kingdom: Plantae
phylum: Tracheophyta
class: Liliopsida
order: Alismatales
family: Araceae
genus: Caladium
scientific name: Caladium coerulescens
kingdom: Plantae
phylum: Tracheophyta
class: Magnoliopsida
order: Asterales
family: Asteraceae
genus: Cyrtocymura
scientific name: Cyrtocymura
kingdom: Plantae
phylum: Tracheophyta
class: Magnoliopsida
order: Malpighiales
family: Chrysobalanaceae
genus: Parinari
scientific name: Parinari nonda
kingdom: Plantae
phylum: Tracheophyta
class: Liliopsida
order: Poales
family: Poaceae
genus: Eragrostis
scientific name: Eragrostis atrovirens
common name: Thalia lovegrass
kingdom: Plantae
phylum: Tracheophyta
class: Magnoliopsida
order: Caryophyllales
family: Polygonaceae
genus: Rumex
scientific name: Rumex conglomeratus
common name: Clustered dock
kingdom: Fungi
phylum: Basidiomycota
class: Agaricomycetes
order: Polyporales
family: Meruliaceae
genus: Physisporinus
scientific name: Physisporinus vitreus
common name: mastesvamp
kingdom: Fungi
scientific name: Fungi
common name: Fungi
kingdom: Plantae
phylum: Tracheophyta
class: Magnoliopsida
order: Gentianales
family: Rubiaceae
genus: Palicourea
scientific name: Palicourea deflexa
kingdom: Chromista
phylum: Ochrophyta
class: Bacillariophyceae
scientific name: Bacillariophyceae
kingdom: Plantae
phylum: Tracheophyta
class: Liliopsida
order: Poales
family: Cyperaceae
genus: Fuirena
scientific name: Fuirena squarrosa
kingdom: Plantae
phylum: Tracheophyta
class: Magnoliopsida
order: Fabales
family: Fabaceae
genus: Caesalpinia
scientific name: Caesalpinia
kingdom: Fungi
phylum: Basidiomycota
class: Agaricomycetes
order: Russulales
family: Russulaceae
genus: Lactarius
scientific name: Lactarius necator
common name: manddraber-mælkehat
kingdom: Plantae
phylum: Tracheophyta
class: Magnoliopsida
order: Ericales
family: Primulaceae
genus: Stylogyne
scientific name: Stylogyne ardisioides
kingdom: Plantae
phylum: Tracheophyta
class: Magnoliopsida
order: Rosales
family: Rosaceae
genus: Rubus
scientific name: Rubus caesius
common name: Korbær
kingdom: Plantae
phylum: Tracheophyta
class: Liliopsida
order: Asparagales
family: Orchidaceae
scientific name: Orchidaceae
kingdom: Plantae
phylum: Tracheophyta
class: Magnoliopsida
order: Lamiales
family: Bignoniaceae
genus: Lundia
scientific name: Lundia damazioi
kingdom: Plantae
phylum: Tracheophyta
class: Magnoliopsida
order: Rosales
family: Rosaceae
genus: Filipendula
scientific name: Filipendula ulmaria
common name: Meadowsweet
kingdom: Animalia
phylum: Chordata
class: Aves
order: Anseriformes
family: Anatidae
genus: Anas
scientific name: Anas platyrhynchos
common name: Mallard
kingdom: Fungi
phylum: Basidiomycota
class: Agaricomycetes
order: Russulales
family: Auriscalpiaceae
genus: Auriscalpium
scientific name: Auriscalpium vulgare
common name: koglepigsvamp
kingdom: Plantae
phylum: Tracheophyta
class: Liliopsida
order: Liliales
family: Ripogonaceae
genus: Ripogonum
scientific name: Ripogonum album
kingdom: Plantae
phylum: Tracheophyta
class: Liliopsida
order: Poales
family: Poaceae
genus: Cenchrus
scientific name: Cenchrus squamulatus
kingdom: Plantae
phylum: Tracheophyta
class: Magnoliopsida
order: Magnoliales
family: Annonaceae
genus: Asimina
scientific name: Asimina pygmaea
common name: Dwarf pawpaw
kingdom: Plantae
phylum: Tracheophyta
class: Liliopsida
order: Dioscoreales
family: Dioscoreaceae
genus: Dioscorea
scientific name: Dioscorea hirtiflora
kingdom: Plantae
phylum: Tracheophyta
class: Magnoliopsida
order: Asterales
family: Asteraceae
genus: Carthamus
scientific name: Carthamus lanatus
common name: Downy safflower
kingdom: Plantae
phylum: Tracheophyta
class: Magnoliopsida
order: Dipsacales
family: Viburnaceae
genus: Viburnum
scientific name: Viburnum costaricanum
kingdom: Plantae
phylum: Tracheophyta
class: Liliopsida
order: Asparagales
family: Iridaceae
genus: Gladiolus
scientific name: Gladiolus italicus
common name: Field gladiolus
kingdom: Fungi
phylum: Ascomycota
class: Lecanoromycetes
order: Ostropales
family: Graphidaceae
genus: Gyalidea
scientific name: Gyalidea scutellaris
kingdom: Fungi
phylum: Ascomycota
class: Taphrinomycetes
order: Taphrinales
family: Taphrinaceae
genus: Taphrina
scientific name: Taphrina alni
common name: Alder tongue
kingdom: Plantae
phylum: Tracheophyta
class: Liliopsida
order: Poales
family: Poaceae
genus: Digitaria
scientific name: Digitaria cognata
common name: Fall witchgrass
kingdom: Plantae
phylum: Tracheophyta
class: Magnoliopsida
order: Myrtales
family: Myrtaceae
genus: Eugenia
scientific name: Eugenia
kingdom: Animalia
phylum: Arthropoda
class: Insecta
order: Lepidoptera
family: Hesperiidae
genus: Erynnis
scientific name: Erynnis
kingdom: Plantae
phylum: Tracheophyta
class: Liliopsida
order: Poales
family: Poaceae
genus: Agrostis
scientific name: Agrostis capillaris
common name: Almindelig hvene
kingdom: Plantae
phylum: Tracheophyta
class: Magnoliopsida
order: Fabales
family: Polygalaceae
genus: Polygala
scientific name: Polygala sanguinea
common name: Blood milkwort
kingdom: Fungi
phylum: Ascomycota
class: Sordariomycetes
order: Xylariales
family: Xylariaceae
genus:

====

# What needs to be done
Convert every line of the items above into a numbered list, leaving out any blank lines.

# Response to this task
1. kingdom: Plantae
2. phylum: Tracheophyta
3. class: Liliopsida
4. order: Alismatales
5. family: Araceae
6. genus: Caladium
7. scientific name: Caladium coerulescens
8. kingdom: Plantae
9. phylum: Tracheophyta
10. class: Magnoliopsida
11. order: Asterales
12. family: Asteraceae
13. genus: Cyrtocymura
14. scientific name: Cyrtocymura
15. kingdom: Plantae
16. phylum: Tracheophyta
17. class: Magnoliopsida
18. order: Malpighiales
19. family: Chrysobalanaceae
20. genus: Parinari
21. scientific name: Parinari nonda
22. kingdom: Plantae
23. phylum: Tracheophyta
24. class: Liliopsida
25. order: Poales
26. family: Poaceae
27. genus: Eragrostis
28. scientific name: Eragrostis atrovirens
29. common name: Thalia lovegrass
30. kingdom: Plantae
31. phylum: Tracheophyta
32. class: Magnoliopsida
33. order: Caryophyllales
34. family: Polygonaceae
35. genus: Rumex
36. scientific name: Rumex conglomeratus
37. common name: Clustered dock
38. kingdom: Fungi
39. phylum: Basidiomycota
40. class: Agaricomycetes
41. order: Polyporales
42. family: Meruliaceae
43. genus: Physisporinus
44. scientific name: Physisporinus vitreus
45. common name: mastesvamp
46. kingdom: Fungi
47. scientific name: Fungi
48. common name: Fungi
49. kingdom: Plantae
50. phylum: Tracheophyta
51. class: Magnoliopsida
52. order: Gentianales
53. family: Rubiaceae
54. genus: Palicourea
55. scientific name: Palicourea deflexa
56. kingdom: Chromista
57. phylum: Ochrophyta
58. class: Bacillariophyceae
59. scientific name: Bacillariophyceae
60. kingdom: Plantae
61. phylum: Tracheophyta
62. class: Liliopsida
63. order: Poales
64. family: Cyperaceae
65. genus: Fuirena
66. scientific name: Fuirena squarrosa
67. kingdom: Plantae
68. phylum: Tracheophyta
69. class: Magnoliopsida
70. order: Fabales
71. family: Fabaceae
72. genus: Caesalpinia
73. scientific name: Caesalpinia
74. kingdom: Fungi
75. phylum: Basidiomycota
76. class: Agaricomycetes
77. order: Russulales
78. family: Russulaceae
79. genus: Lactarius
80. scientific name: Lactarius necator
81. common name: manddraber-mælkehat
82. kingdom: Plantae
83. phylum: Tracheophyta
84. class: Magnoliopsida
85. order: Ericales
86. family: Primulaceae
87. genus: Stylogyne
88. scientific name: Stylogyne ardisioides
89. kingdom: Plantae
90. phylum: Tracheophyta
91. class: Magnoliopsida
92. order: Rosales
93. family: Rosaceae
94. genus: Rubus
95. scientific name: Rubus caesius
96. common name: Korbær
97. kingdom: Plantae
98. phylum: Tracheophyta
99. class: Liliopsida
100. order: Asparagales
101. family: Orchidaceae
102. scientific name: Orchidaceae
103. kingdom: Plantae
104. phylum: Tracheophyta
105. class: Magnoliopsida
106. order: Lamiales
107. family: Bignoniaceae
108. genus: Lundia
109. scientific name: Lundia damazioi
110. kingdom: Plantae
111. phylum: Tracheophyta
112. class: Magnoliopsida
113. order: Rosales
114. family: Rosaceae
115. genus: Filipendula
116. scientific name: Filipendula ulmaria
117. common name: Meadowsweet
118. kingdom: Animalia
119. phylum: Chordata
120. class: Aves
121. order: Anseriformes
122. family: Anatidae
123. genus: Anas
124. scientific name: Anas platyrhynchos
125. common name: Mallard
126. kingdom: Fungi
127. phylum: Basidiomycota
128. class: Agaricomycetes
129. order: Russulales
130. family: Auriscalpiaceae
131. genus: Auriscalpium
132. scientific name: Auriscalpium vulgare
133. common name: koglepigsvamp
134. kingdom: Plantae
135. phylum: Tracheophyta
136. class: Liliopsida
137. order: Liliales
138. family: Ripogonaceae
139. genus: Ripogonum
140. scientific name: Ripogonum album
141. kingdom: Plantae
142. phylum: Tracheophyta
143. class: Liliopsida
144. order: Poales
145. family: Poaceae
146. genus: Cenchrus
147. scientific name: Cenchrus squamulatus
148. kingdom: Plantae
149. phylum: Tracheophyta
150. class: Magnoliopsida
151. order: Magnoliales
152. family: Annonaceae
153. genus: Asimina
154. scientific name: Asimina pygmaea
155. common name: Dwarf pawpaw
156. kingdom: Plantae
157. phylum: Tracheophyta
158. class: Liliopsida
159. order: Dioscoreales
160. family: Dioscoreaceae
161. genus: Dioscorea
162. scientific name: Dioscorea hirtiflora
163. kingdom: Plantae
164. phylum: Tracheophyta
165. class: Magnoliopsida
166. order: Asterales
167. family: Asteraceae
168. genus: Carthamus
169. scientific name: Carthamus lanatus
170. common name: Downy safflower
171. kingdom: Plantae
172. phylum: Tracheophyta
173. class: Magnoliopsida
174. order: Dipsacales
175. family: Viburnaceae
176. genus: Viburnum
177. scientific name: Viburnum costaricanum
178. kingdom: Plantae
179. phylum: Tracheophyta
180. class: Liliopsida
181. order: Asparagales
182. family: Iridaceae
183. genus: Gladiolus
184. scientific name: Gladiolus italicus
185. common name: Field gladiolus
186. kingdom: Fungi
187. phylum: Ascomycota
188. class: Lecanoromycetes
189. order: Ostropales
190. family: Graphidaceae
191. genus: Gyalidea
192. scientific name: Gyalidea scutellaris
193. kingdom: Fungi
194. phylum: Ascomycota
195. class: Taphrinomycetes
196. order: Taphrinales
197. family: Taphrinaceae
198. genus: Taphrina
199. scientific name: Taphrina alni
200. common name: Alder tongue
201. kingdom: Plantae
202. phylum: Tracheophyta
203. class: Liliopsida
204. order: Poales
205. family: Poaceae
206. genus: Digitaria
207. scientific name: Digitaria cognata
208. common name: Fall witchgrass
209. kingdom: Plantae
210. phylum: Tracheophyta
211. class: Magnoliopsida
212. order: Myrtales
213. family: Myrtaceae
214. genus: Eugenia
215. scientific name: Eugenia
216. kingdom: Animalia
217. phylum: Arthropoda
218. class: Insecta
219. order: Lepidoptera
220. family: Hesperiidae
221. genus: Erynnis
222. scientific name: Erynnis
223. kingdom: Plantae
224. phylum: Tracheophyta
225. class: Liliopsida
226. order: Poales
227. family: Poaceae
228. genus: Agrostis
229. scientific name: Agrostis capillaris
230. common name: Almindelig hvene
231. kingdom: Plantae
232. phylum: Tracheophyta
233. class: Magnoliopsida
234. order: Fabales
235. family: Polygalaceae
236. genus: Polygala
237. scientific name: Polygala sanguinea
238. common name: Blood milkwort
239. kingdom: Fungi
240. phylum: Ascomycota
241. class: Sordariomycetes
242. order: Xylariales
243. family: Xylariaceae
244. genus:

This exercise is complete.